Of course, paramilitary maneuvers in the swamps past Kendall (exaggerated or not) are nothing new. It's a story going back to 1959.
Much more telling are the omissions from Castro's enemies list: Many of the exile leaders referred to explicitly as terrorists for the past decade are strangely absent. Cuban-American National Foundation (CANF) head Jorge Mas Santos, Brothers to the Rescue head José Basulto, and Democracy Movement leader Ramon Saul Sanchez are all opponents who, according to FBI-deciphered messages between Cuba and her spies here, Castro once considered his greatest threats. Yet all three failed to make the list. Why the change of heart?
For hard-liners such as Ninoska Perez and Luis Zuñiga -- who turn up among the 64 -- it's proof that the aforementioned trio's support of the Varela Project and CANF's overtures for a "dialogue" are playing right into Castro's hands. And that their own insistence on a violent overthrow of Castro's entire ruling circle is truly the only way forward.
The casual observer may wonder just why Castro chose this moment to release his little list and stir up el exilioanew. After all, with a veritable rainbow coalition of farm-belt Republicans and northeastern liberal Democrats now calling for a repeal of the U.S. embargo on Cuba, simply ignoring Miami would seem the wisest course of action.
However, just like Nixon, Castro is downright obsessed with his media coverage. In fact the bulk of Alarcón's press conference was given over to incensed attacks on New York Timesreporter Tim Golden. His crime? Golden had the audacity to personally meet with Castro in Havana, receive this list of 64 Miami terrorists, and yet still write a January 5 story on the 5 imprisoned Cuban spies back in the States that failed to attest to their "innocence." Yes, they were spying, Alarcón conceded, but as long as Castro's 64 remained at large in Miami, these men were just "patriots" acting in national self-defense.
Treading into Oliver Stone territory, Alarcón continued: "I don't want to fall into the trap of what Americans call conspiracy theory, but the truth is that it's very suspicious that [Golden's New York Times] article is published now when there is a concrete step to demand a new trial, when the stages of the appeal process have been announced."
Left unspoken was the implication that a fresh cadre of Cuban spies have replaced their imprisoned comrades in Miami, quietly keeping tabs on Castro's most wanted.
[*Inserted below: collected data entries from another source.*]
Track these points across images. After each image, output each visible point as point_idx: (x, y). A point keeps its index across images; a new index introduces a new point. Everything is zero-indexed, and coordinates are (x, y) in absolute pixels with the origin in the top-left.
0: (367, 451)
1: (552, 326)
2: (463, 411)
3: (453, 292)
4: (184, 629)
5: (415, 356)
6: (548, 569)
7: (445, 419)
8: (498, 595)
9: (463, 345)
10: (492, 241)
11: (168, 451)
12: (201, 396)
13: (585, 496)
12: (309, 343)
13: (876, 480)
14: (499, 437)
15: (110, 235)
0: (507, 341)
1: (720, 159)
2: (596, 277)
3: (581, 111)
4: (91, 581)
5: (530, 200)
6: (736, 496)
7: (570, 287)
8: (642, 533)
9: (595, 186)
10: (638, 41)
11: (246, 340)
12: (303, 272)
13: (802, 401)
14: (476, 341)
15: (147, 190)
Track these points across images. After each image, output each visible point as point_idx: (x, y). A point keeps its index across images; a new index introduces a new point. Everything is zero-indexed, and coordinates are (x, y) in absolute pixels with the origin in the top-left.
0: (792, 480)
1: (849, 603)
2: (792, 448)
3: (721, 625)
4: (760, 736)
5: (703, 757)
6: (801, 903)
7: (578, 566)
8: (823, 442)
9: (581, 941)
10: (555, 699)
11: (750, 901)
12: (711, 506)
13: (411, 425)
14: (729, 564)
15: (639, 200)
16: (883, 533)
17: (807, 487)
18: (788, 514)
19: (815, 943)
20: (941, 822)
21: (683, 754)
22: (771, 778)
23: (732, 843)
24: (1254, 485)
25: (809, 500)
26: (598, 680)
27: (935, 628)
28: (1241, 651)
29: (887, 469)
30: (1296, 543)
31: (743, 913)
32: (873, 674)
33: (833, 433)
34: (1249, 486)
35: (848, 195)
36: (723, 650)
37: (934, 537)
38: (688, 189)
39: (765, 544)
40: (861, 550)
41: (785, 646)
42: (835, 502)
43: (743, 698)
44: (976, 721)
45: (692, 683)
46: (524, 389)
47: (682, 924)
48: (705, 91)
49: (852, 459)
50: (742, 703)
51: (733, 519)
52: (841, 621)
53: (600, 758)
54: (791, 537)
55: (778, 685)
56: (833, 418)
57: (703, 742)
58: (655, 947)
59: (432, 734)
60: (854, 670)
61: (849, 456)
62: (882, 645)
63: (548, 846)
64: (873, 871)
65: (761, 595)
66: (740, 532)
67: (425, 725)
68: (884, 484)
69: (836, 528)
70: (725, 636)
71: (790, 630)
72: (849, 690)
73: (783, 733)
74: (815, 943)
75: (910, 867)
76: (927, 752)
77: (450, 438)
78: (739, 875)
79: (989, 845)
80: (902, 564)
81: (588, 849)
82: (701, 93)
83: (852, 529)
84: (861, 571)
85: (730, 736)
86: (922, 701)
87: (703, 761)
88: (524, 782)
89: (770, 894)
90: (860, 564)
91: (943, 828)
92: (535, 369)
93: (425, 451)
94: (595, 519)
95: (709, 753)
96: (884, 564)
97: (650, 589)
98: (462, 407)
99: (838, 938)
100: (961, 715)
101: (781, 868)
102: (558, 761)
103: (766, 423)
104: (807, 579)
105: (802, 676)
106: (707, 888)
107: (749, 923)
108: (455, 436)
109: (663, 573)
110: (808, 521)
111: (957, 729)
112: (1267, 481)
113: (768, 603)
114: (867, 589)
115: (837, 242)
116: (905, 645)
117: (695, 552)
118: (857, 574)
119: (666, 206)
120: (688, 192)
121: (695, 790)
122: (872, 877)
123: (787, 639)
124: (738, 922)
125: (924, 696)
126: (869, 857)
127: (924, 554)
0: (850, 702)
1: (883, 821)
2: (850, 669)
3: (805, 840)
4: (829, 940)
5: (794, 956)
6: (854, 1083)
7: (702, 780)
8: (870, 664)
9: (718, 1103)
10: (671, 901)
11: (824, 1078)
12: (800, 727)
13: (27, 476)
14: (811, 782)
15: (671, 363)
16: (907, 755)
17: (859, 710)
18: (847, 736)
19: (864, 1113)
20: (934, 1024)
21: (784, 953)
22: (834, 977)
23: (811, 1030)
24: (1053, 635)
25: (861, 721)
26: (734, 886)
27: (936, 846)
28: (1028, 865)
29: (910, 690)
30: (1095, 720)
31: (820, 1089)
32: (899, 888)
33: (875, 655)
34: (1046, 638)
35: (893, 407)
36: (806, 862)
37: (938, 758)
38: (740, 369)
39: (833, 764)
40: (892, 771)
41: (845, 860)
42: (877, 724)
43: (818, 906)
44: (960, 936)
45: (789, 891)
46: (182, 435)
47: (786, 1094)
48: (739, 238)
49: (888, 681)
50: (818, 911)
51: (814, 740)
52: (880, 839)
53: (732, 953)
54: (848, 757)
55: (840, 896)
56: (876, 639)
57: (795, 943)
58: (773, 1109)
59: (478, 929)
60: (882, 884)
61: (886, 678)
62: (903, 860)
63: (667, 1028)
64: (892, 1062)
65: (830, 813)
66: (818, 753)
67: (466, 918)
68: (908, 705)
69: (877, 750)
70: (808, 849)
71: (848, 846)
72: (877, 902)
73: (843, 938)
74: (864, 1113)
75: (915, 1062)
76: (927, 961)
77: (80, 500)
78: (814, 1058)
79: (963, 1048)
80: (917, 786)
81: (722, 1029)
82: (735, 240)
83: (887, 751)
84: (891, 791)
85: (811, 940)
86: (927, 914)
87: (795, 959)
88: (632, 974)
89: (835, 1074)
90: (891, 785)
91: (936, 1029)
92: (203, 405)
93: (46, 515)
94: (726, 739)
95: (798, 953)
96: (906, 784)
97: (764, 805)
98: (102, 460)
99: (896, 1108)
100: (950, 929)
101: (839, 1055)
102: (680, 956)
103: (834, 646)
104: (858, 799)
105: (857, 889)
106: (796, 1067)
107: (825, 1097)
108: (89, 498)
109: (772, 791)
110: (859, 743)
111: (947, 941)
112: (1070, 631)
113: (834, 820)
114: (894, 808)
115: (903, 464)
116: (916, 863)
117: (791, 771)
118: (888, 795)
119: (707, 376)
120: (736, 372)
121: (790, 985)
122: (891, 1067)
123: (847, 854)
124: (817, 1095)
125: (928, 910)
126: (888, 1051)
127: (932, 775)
But one hardly has to embrace Alarcón's "conspiracy theory" to limn the progress of Cuba's latest intelligence operation. Just turn on your shortwave radio. The same frequencies used in 1998 to broadcast coded messages from Havana to its undercover Miami crew are now back in use. Like Nixon heading into the 1972 election, Castro may be polling high, but he isn't above hedging his bets and playing dirty.